As we come to Jesus as persons needing Jesus’ help and depending on God’s mercy to be made “new” again, to have our sadness turned into “rejoicing,”  as did the Roman soldier in today’s Gospel, John 4: 43-54, we will experience “the fever” of our anger, resentment, guilt and shame and “the diseases” by which we condemn and judge others and ourselves as unworthy of God’s love and mercy leave us. Yes, we will be restored to the health of the redeemed, for, not only has God created “Jerusalem to be a joy,” but has also created us to be a joy as well and to know joy in this life, day by day, hour by hour, minute by minute.

Friday, March 4, 2016

How Will We/You/I Be Saved?

In today's first reading, Hosea 14:2-10, the prophet says to Israel: "Return, O Israel, to the Lord, your God."  We, too, burdened with guilt are asked to seek God's forgiveness and receive from God the goodness in which we have been created. The Israelites are warned that "Assyria will not save...[them] nor shall...[they] have horses to mount; [...They] shall say no more, 'Our god,' to the work of [their] hands...."

To what have we said "Our god"? To which works of our hands have we attributed divine qualities, qualities to save us from ourselves, from our selfishness, our sinfulness, our pride, our avarice, our envy and jealousy?  When stumbling, to what do I look for help?
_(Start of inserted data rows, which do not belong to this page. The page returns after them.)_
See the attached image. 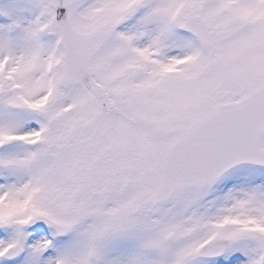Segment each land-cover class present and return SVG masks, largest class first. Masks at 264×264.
Returning a JSON list of instances; mask_svg holds the SVG:
<instances>
[{
    "label": "snow or ice",
    "instance_id": "6c2138e0",
    "mask_svg": "<svg viewBox=\"0 0 264 264\" xmlns=\"http://www.w3.org/2000/svg\"><path fill=\"white\" fill-rule=\"evenodd\" d=\"M0 264H264V0H0Z\"/></svg>",
    "mask_w": 264,
    "mask_h": 264
}]
</instances>
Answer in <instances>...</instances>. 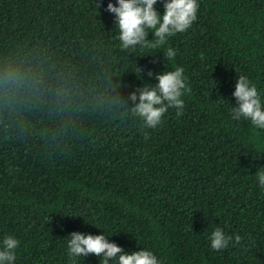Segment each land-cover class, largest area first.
I'll return each mask as SVG.
<instances>
[{"label":"trees","instance_id":"trees-1","mask_svg":"<svg viewBox=\"0 0 264 264\" xmlns=\"http://www.w3.org/2000/svg\"><path fill=\"white\" fill-rule=\"evenodd\" d=\"M96 2L0 0V240L20 241L14 264H70L72 232L162 264H264V130L231 118L240 75L264 106V0H198L191 28L136 51L121 50L116 0ZM175 66L183 114L147 128L128 96ZM216 227L243 240L215 251Z\"/></svg>","mask_w":264,"mask_h":264},{"label":"clouds","instance_id":"clouds-1","mask_svg":"<svg viewBox=\"0 0 264 264\" xmlns=\"http://www.w3.org/2000/svg\"><path fill=\"white\" fill-rule=\"evenodd\" d=\"M156 4L157 0H116L115 5L111 2L107 4L106 11L114 15L121 50L163 48L170 37L186 32L197 19L198 0H162L163 14L157 11ZM99 6L97 0L96 7ZM149 33L152 39L147 38ZM162 53L163 60L173 61L176 57L172 47H167ZM141 71L138 66L135 68L139 78ZM184 71L180 66L170 71L163 70L155 74V84L144 83L136 88L128 96L132 102L131 114L141 118L144 126L152 129L162 123V117L169 108L178 109L177 115H182V97L190 91ZM147 75L153 77L150 70ZM11 81L12 77L9 76L7 82ZM232 96L236 106H231V118L235 121L247 120L255 130H264V106L256 84L247 76L240 75L236 77ZM255 175L259 186L264 188V167H260ZM67 237L70 264H76L77 257L83 258L89 254L98 257L101 264H111L113 261L116 264H162L151 250L141 248L131 253L124 252L116 243L109 242V236L103 232L97 235L72 232ZM233 239L235 244H240L243 237L238 234L234 237L226 235L223 228L216 227L209 236L210 247L215 251L226 249ZM19 243L12 235H5L0 240V264H14Z\"/></svg>","mask_w":264,"mask_h":264}]
</instances>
What success do I think will save me this time?  To what  project  do I turn to as a means to be lifted out of my prideful self?  What accolades am I seeking as a means to be "transformed"?

Hosea, speaking in the name of the Lord, tells the Israelites that only the Lord "will heal their defection." Only the Lord "will love them freely; for [God's] wrath is turned away from them." So, too with us--we are the Israelites stumbling around in the desert of life,  falling into sin over and over again, erecting idols for our salvation. Let us repent and turn to the Lord for our salvation. God alone can save us, save you and save me!  No one else. Nothing else. No political leader or successful business person. No prestigious job or degree, no work of our hands, no human being: Only God!
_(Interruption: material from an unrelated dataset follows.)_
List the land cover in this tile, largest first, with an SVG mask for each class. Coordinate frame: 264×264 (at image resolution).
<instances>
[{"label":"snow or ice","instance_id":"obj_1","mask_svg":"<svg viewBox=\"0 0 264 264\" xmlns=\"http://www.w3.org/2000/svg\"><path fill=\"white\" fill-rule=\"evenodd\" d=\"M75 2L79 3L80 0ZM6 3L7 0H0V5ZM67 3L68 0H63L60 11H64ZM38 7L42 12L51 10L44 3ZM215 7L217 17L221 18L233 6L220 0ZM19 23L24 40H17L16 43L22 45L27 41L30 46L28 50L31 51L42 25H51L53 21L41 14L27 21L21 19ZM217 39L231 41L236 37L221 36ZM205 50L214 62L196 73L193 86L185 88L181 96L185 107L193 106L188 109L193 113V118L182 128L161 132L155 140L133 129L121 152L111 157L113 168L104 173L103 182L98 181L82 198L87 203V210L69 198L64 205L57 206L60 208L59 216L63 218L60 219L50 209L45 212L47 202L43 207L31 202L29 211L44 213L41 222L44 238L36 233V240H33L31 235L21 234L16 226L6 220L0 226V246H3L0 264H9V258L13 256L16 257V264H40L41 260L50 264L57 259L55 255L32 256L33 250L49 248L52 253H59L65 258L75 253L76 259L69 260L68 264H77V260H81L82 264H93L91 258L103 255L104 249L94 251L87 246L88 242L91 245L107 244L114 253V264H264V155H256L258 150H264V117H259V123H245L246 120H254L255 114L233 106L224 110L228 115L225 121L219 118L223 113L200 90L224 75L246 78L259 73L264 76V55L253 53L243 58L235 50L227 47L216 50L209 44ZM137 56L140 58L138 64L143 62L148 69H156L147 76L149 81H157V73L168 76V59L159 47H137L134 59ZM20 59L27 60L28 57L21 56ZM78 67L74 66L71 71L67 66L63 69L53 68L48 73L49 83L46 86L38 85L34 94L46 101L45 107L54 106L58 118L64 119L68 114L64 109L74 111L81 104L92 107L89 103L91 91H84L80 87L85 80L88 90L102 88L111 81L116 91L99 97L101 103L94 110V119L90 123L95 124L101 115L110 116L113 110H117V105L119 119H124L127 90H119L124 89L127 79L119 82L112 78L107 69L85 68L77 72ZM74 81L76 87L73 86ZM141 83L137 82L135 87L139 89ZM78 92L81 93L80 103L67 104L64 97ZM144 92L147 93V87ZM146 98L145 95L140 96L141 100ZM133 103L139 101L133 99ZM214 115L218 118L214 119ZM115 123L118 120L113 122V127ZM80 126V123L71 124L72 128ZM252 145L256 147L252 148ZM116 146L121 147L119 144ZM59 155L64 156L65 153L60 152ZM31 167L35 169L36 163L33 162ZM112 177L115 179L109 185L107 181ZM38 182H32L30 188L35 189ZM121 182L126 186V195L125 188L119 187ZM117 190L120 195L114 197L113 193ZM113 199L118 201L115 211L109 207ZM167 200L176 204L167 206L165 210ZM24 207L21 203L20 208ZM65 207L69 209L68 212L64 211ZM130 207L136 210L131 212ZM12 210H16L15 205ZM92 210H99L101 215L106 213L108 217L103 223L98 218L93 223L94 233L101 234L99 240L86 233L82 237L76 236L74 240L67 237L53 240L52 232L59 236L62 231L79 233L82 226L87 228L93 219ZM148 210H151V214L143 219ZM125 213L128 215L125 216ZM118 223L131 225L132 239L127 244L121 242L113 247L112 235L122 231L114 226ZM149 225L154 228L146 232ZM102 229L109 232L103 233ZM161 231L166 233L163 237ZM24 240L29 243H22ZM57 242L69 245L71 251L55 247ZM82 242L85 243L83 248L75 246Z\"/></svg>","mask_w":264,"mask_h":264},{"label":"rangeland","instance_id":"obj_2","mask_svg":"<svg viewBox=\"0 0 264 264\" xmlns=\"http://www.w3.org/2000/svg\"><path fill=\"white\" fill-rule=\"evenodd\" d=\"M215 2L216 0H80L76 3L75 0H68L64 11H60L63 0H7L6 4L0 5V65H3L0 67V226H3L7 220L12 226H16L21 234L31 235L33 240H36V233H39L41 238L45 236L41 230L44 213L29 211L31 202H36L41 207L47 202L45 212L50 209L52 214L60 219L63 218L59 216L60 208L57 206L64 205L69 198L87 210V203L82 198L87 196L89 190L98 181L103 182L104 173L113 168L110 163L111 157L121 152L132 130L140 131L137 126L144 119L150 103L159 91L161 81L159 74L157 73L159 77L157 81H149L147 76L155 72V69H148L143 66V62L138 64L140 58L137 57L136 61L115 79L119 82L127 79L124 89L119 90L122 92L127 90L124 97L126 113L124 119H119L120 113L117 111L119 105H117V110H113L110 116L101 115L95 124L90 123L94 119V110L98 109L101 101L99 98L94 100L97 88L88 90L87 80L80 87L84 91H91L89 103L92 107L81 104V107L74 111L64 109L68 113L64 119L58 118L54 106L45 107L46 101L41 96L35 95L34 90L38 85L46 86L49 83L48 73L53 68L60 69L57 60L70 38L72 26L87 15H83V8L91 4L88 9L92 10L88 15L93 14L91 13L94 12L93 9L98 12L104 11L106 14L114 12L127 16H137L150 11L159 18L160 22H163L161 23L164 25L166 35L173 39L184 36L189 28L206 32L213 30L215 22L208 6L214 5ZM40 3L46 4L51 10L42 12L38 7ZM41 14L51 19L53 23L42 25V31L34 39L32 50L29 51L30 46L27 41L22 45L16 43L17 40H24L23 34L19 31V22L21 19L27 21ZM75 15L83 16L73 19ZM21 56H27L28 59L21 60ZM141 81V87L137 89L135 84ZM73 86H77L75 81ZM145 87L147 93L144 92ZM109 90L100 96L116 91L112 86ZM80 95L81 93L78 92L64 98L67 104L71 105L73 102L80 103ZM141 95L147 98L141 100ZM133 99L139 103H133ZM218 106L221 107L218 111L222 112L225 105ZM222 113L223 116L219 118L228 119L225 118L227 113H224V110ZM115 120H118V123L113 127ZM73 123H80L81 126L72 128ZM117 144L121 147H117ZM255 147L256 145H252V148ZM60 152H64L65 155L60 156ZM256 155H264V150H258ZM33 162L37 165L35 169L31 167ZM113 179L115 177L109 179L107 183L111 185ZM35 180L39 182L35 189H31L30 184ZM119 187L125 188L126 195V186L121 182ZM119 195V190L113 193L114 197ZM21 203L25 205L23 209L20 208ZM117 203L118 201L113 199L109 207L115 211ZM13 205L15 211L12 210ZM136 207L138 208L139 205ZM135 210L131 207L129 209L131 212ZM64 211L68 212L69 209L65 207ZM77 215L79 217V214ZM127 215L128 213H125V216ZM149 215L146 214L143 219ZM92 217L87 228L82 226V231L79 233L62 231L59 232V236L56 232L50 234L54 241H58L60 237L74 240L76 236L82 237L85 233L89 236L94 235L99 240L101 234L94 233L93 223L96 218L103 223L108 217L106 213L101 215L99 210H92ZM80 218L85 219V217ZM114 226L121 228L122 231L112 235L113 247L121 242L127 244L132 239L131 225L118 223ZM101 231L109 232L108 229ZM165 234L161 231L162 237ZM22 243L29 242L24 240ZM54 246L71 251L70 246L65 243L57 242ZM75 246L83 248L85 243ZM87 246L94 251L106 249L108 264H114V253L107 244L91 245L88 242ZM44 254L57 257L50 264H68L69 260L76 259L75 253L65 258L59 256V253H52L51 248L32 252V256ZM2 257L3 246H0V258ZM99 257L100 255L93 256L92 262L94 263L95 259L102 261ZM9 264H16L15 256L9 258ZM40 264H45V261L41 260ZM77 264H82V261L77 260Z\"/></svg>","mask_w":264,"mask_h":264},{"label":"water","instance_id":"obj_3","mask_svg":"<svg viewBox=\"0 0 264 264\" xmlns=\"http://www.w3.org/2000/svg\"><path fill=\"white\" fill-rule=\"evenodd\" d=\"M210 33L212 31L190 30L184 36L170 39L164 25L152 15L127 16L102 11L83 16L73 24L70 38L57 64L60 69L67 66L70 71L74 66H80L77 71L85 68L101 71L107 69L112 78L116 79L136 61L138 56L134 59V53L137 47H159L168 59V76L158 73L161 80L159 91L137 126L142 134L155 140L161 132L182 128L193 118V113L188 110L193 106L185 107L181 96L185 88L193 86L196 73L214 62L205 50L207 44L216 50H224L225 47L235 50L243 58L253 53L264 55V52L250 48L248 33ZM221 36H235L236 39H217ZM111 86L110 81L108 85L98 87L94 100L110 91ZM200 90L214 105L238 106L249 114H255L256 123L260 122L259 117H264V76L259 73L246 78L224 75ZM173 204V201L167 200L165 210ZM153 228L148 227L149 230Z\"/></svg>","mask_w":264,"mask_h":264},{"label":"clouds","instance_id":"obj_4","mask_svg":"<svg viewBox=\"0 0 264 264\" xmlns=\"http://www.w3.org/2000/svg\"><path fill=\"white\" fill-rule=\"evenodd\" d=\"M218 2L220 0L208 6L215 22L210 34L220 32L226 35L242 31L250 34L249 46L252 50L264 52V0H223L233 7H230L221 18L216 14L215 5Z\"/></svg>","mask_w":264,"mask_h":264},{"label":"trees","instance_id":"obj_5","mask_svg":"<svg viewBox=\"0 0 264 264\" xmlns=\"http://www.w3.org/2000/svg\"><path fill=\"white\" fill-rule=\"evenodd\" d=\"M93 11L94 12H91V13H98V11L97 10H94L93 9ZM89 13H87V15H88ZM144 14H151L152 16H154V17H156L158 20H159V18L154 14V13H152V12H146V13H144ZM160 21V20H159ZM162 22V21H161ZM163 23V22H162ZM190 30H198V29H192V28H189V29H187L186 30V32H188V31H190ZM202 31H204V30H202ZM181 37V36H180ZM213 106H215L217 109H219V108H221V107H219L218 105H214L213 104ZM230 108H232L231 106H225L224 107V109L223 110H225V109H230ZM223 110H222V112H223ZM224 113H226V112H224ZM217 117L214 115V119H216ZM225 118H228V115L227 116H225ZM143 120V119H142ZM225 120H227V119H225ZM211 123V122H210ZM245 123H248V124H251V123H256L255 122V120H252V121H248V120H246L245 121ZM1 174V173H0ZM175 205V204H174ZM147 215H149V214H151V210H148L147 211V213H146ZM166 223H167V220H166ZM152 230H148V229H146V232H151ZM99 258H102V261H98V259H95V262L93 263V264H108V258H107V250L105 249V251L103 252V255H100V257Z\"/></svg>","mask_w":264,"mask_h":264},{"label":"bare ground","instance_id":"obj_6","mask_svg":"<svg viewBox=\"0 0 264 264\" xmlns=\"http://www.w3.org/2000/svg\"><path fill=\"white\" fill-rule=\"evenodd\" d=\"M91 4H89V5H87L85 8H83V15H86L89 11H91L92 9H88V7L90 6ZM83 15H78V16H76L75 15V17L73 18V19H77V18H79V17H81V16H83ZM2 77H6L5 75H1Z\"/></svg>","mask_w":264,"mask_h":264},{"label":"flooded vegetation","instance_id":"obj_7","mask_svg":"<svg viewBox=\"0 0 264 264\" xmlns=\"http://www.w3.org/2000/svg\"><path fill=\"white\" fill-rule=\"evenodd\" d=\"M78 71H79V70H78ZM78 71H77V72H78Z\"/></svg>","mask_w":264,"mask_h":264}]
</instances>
I am learning that! What about you?

Thursday, March 3, 2016

Listening to the Voice of Christ

Today's first reading, Jeremiah 7: 23-28, opens with: "Thus says the Lord: This is what I commanded my people. Listen to my voice; then I will be your God and you shall be my people. Walk in all the ways that I command you, so that you may prosper."

Those words are not only spoken to Jeremiah but also to each of us.  We hear many voices in our heads.  How do we discern which one is God's voice? We only do that through the Holy Spirit's give of discernment, a gift for which we need to ask.  We know that God is Truth. We also know when we are acting on truth, unless we have hardened our hearts to the truth by repeatedly being deceitful and ignoring the voice of truth and following directions that are definitely against the truth that we hear in the depth of our being, in our heart where truth abounds.

We follow the truth when we follow Jesus, who is Truth.  Jesus says: "My sheep hear my voice, and I know them, and they follow me (John 10: 27).  Do you know Jesus? Are you developing a relationship with Jesus? Do you take time to reflect upon the Scriptures, especially the Gospels, to get to know the Lord intimately? Do you take time each day to pray, to meditate, to sit quietly in the Lord's presence, letting the Lord gaze upon you in love and you upon Him in love?  That is how to train yourself, or better yet, let the Lord transform you into His disciple, a disciple of the Truth.